* _DATA PROVIDED_:
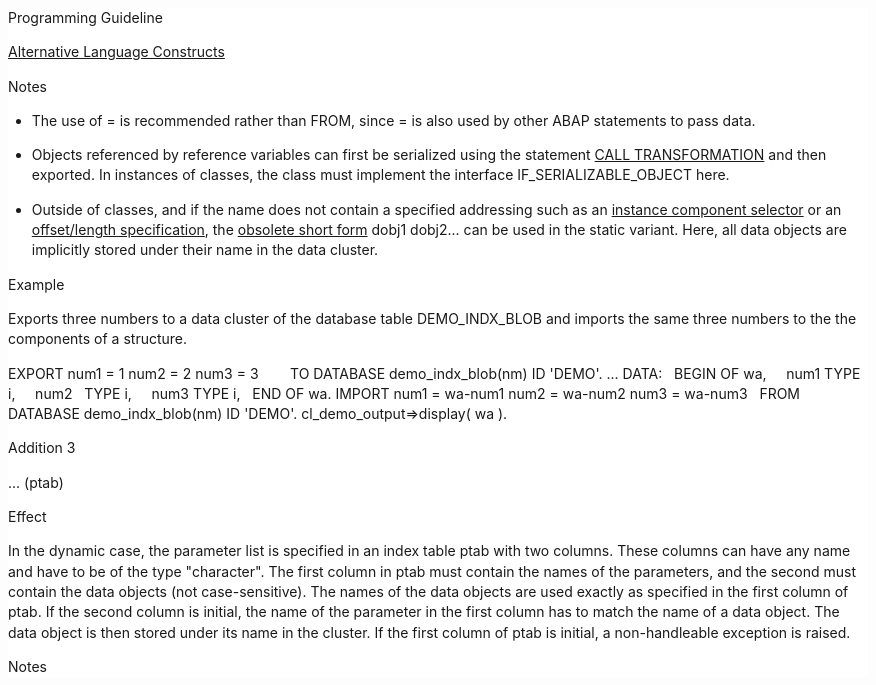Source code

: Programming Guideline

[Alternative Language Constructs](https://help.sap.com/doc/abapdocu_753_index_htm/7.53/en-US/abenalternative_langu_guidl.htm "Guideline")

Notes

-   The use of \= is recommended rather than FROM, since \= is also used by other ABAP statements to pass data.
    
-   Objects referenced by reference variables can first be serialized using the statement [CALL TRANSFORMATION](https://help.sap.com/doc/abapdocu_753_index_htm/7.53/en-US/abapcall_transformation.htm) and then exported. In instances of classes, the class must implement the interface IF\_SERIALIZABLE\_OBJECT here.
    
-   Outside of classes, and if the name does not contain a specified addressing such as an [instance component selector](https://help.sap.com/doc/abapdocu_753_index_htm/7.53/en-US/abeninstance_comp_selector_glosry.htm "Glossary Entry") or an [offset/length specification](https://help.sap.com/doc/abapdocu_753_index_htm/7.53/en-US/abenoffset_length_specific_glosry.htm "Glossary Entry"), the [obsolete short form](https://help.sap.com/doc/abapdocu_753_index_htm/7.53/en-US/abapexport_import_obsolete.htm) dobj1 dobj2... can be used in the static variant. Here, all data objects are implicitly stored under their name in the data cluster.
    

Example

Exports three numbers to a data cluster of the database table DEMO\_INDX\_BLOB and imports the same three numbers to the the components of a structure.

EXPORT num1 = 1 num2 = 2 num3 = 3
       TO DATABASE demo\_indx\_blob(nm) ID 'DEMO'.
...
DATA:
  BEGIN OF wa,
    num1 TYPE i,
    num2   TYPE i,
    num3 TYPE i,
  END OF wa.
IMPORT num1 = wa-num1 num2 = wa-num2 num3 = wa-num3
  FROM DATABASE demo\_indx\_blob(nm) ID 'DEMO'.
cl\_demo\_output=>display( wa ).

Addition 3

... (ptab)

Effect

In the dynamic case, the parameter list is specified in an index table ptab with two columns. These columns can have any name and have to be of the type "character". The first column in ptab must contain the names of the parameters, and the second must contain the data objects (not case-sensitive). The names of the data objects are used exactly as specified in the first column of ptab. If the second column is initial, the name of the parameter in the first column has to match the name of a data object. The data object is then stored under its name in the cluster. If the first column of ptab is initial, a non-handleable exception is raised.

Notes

* _EXERCISE DIRECTIONS_: Take the line containing "IMPORT num1 = wa-num1" and every line after it up to the last line of the listing, and output them exactly, with nothing else.

* _EXERCISE RESPONSE_:
IMPORT num1 = wa-num1 num2 = wa-num2 num3 = wa-num3
  FROM DATABASE demo\_indx\_blob(nm) ID 'DEMO'.
cl\_demo\_output=>display( wa ).

Addition 3

... (ptab)

Effect

In the dynamic case, the parameter list is specified in an index table ptab with two columns. These columns can have any name and have to be of the type "character". The first column in ptab must contain the names of the parameters, and the second must contain the data objects (not case-sensitive). The names of the data objects are used exactly as specified in the first column of ptab. If the second column is initial, the name of the parameter in the first column has to match the name of a data object. The data object is then stored under its name in the cluster. If the first column of ptab is initial, a non-handleable exception is raised.

Notes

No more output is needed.